Tanto no surgimento do Mistérios Eleusinos quanto nos Mistérios dos Cultos no mundo antigo, ambos trazem uma mesma natureza de organização social em razão das doutrinas com as quais os mitos transformavam as relações de poder como arquétipos do corpus organizado de ritos e de sacri-ofícios dos seus Templos. De uma maneira simbólica, sacerdotes e sacerdotisas se estabeleciam como escribas de ofício das cidades-estados, fazendo os serviços que se amparavam numa mesma autoridade de natureza divina. Na verdade, o domínio da comunicação escrita só teria sido possível em razão da ideia de iniciação que surge com as primeiras grandes Civilizações para várias ocupações no estado, entre essas, a de escribas, sendo uma prática que se refere à Tradição das crenças organizadas em Templos.

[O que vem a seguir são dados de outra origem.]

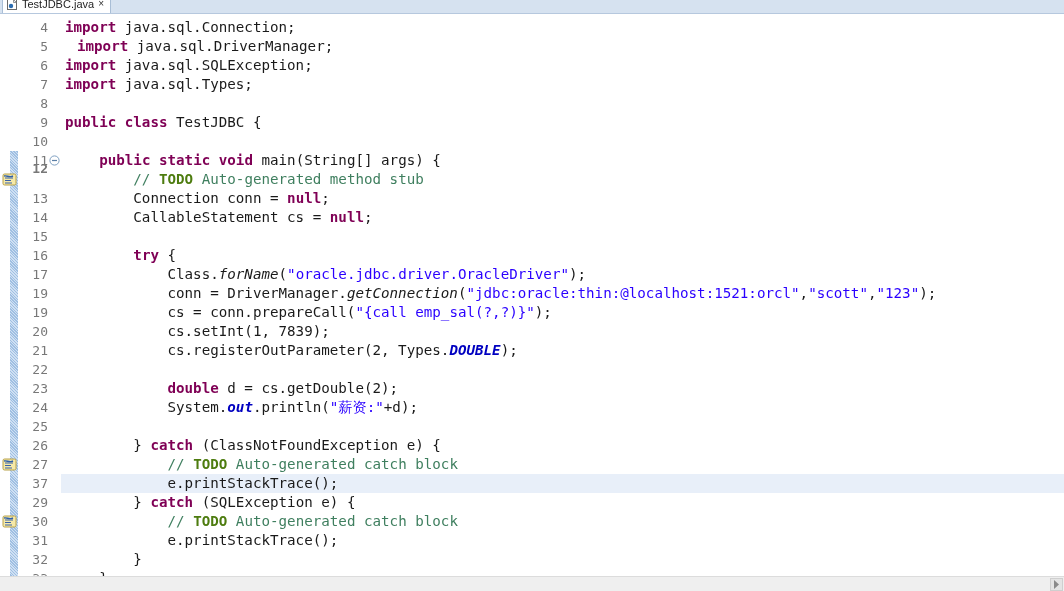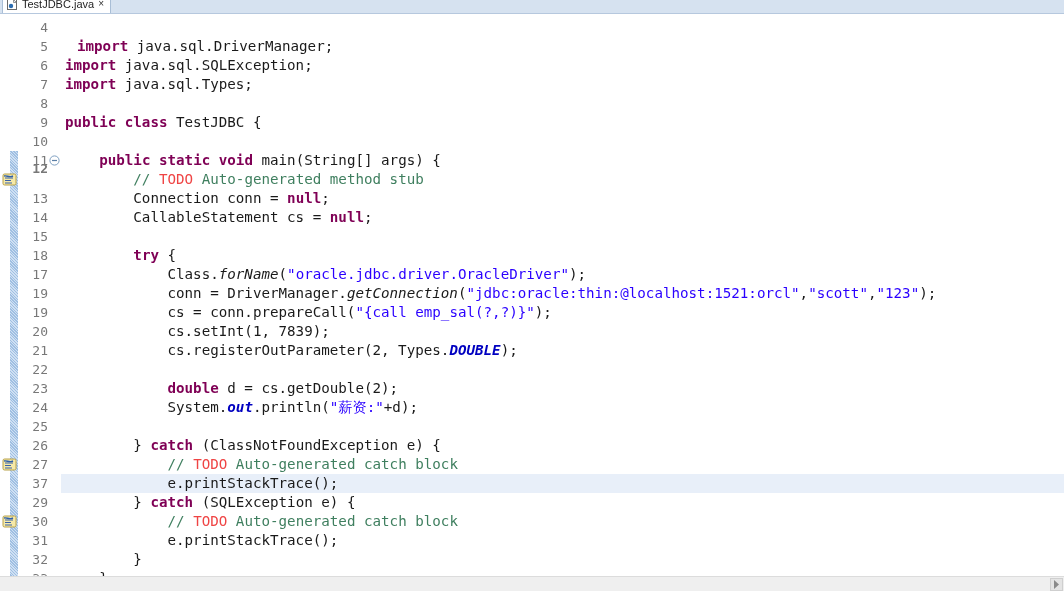--- a/index.html
+++ b/index.html
@@ -289,6 +289,7 @@
       </div>
 
     <div class="code-area" id="code-area">
+        <div class="code-line" style="position: absolute; top: 3px; left: 0px; right: 0px;"><span class="plain"></span><span class="kw">import</span><span class="plain"> java.sql.Connection;</span></div>
         <div class="code-line" style="position: absolute; top: 22px; left: 12px; right: 0px;"><span class="plain"></span><span class="kw">import</span><span class="plain"> java.sql.DriverManager;</span></div>
         <div class="code-line" style="position: absolute; top: 41px; left: 0px; right: 0px;"><span class="plain"></span><span class="kw">import</span><span class="plain"> java.sql.SQLException;</span></div>
         <div class="code-line" style="position: absolute; top: 60px; left: 0px; right: 0px;"><span class="plain"></span><span class="kw">import</span><span class="plain"> java.sql.Types;</span></div>

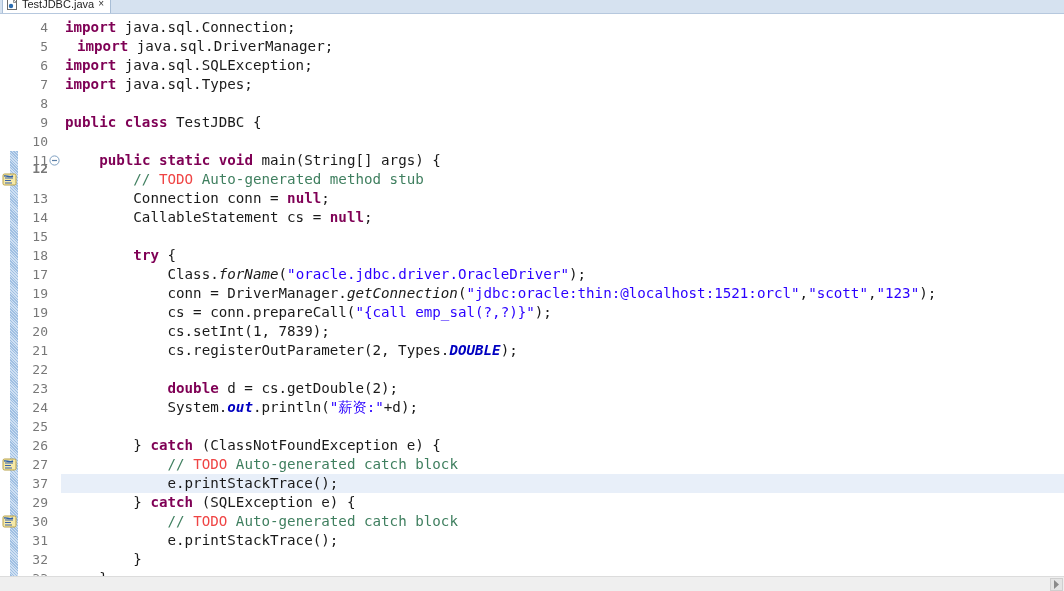--- a/index.html
+++ b/index.html
@@ -166,7 +166,7 @@
   .kw   { color: #7f0055; font-weight: bold; }
   .str  { color: #2a00ff; }
   .cmt  { color: #3f7f5f; }
-  .todo { color: #ef4444; font-weight: normal; }
+  .todo { color: #4d7c0f; font-weight: bold; }
   .sfld { font-style: italic; font-weight: bold; color: #0000c0; }
   .mth  { font-style: italic; }
   .plain{ color: #1a1a1a; }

As três deusas dos Mistérios Eleusinos foram também adoradas em um templo grego de Selinus na ilha da Sicília, onde foi fundada uma colônia grega em meados do século VII a.C.. Tem-se sugerido que semelhantes mistérios aos de Elêusis foram ali celebrados
em uma escala menor, sendo ali, no quinto século a.C. que o filósofo pré-socrático Empédocles criou a doutrina dos quatro elementos: ar, terra, fogo e água, que, em relação ao monismo e ao imobilismo da Tradição Eleática, tratava-se de um movimento pelo pluralismo da doutrina que influenciou profundamente Platão, Aristóteles, e os estóicos, além das ciências como a da medicina, perdendo prestígio teórico apenas na segunda metade do século XVIII a partir dos estudos de Lavoisier (1743/1794).

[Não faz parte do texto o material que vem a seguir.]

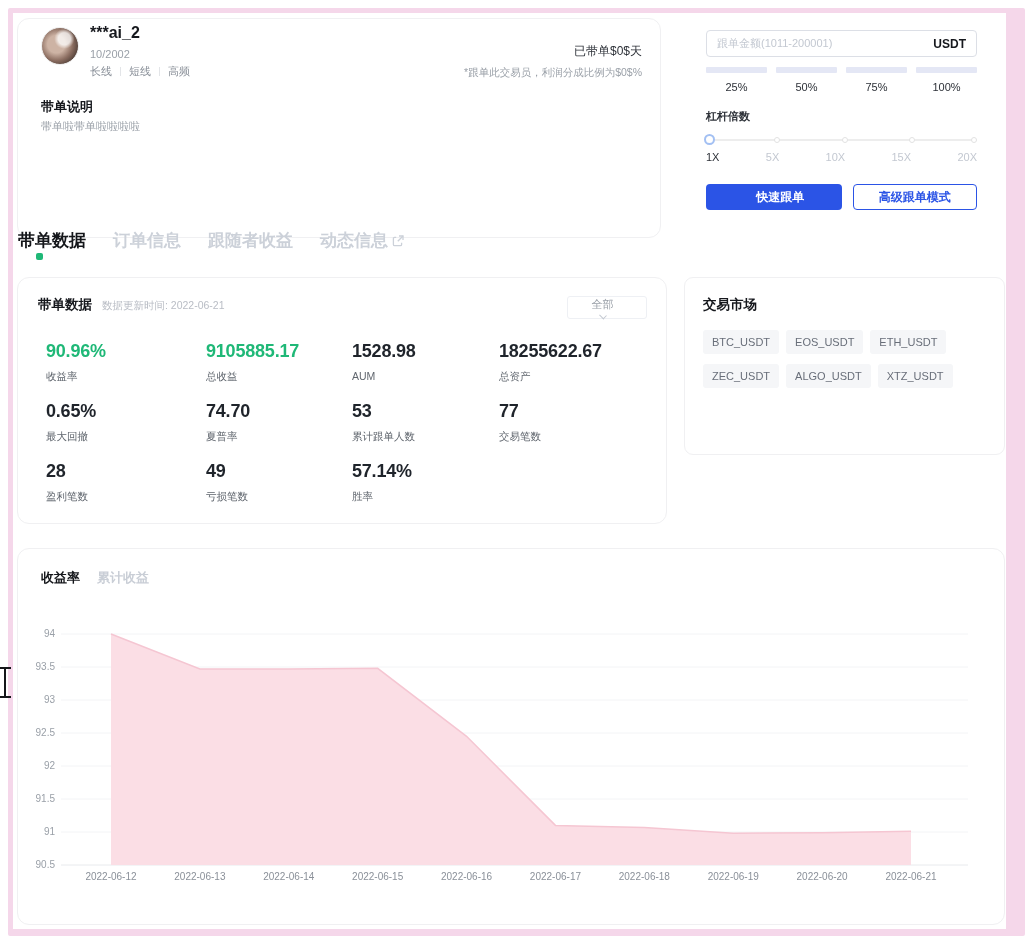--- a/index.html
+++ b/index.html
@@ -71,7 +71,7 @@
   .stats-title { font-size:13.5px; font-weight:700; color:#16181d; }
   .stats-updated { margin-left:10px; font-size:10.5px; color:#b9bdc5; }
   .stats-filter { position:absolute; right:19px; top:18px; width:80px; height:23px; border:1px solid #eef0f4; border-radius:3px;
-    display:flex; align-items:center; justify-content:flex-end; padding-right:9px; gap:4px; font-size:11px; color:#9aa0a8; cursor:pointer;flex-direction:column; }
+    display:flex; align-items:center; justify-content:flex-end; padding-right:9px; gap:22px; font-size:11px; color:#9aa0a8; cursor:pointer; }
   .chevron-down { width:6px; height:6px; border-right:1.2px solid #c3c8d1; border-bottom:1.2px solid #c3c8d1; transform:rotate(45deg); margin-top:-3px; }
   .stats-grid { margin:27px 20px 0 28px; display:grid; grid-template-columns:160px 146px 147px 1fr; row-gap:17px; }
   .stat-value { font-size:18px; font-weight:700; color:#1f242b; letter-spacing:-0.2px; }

Assim como Pitágoras, Empédocles compreendia a transmigração das almas como processo de reencarnações condicionadas pelas ofensas cometidas quando vivo [ver também Maat e a ressurreição egípcia]. Empédocles apresentava-se como curandeiro, capaz de ressuscitar os mortos, como mago capaz de influenciar os ventos e a chuva e até mesmo como uma divindade. Desenvolvendo sua doutrina, foi fundamental à Tradição da Pluralidade com que se baseiam as Cartas Magnas das nações modernas. Sua lendária morte, saltando para o vulcão Etna e deixando um único par de sandália (um de seus símbolos) flutuar sobre a lava, sugere que ele era um devoto de Hecate, uma das faces da deusa tríplice.
A natureza da morte no panteão de divindades, sejam astecas ou as gregas, sejam, ou não, tripartidas suas manifestações ou limitada a uma única, como no caso da deusa Coatlicue, quaisquer que sejam elas, a representação da passagem de uma forma para uma outra relacionada à morte fica evidente em um arquétipo com manifestação feminina ligando a vida e a morte.
A cosmogonia dessa passagem é encarada de diferentes modos pelos povos em suas culturas, e talvez tenha sido uma das primeiras manifestações de culto relacionado à percepção de um estado além e pós-morte. Os mexicanos, hoje, visitam túmulos levando alimentos e lembranças aos que jazem sob as lápides apenas nas memórias, pois até os restos mortais muitas vezes já não estão presentes no túmulo.
Portanto, o que visitamos se não à própria condição da Terra, Deusa-Mãe maior em que nos encontramos vivos, frente a frente, ante a disposição dos ciclos?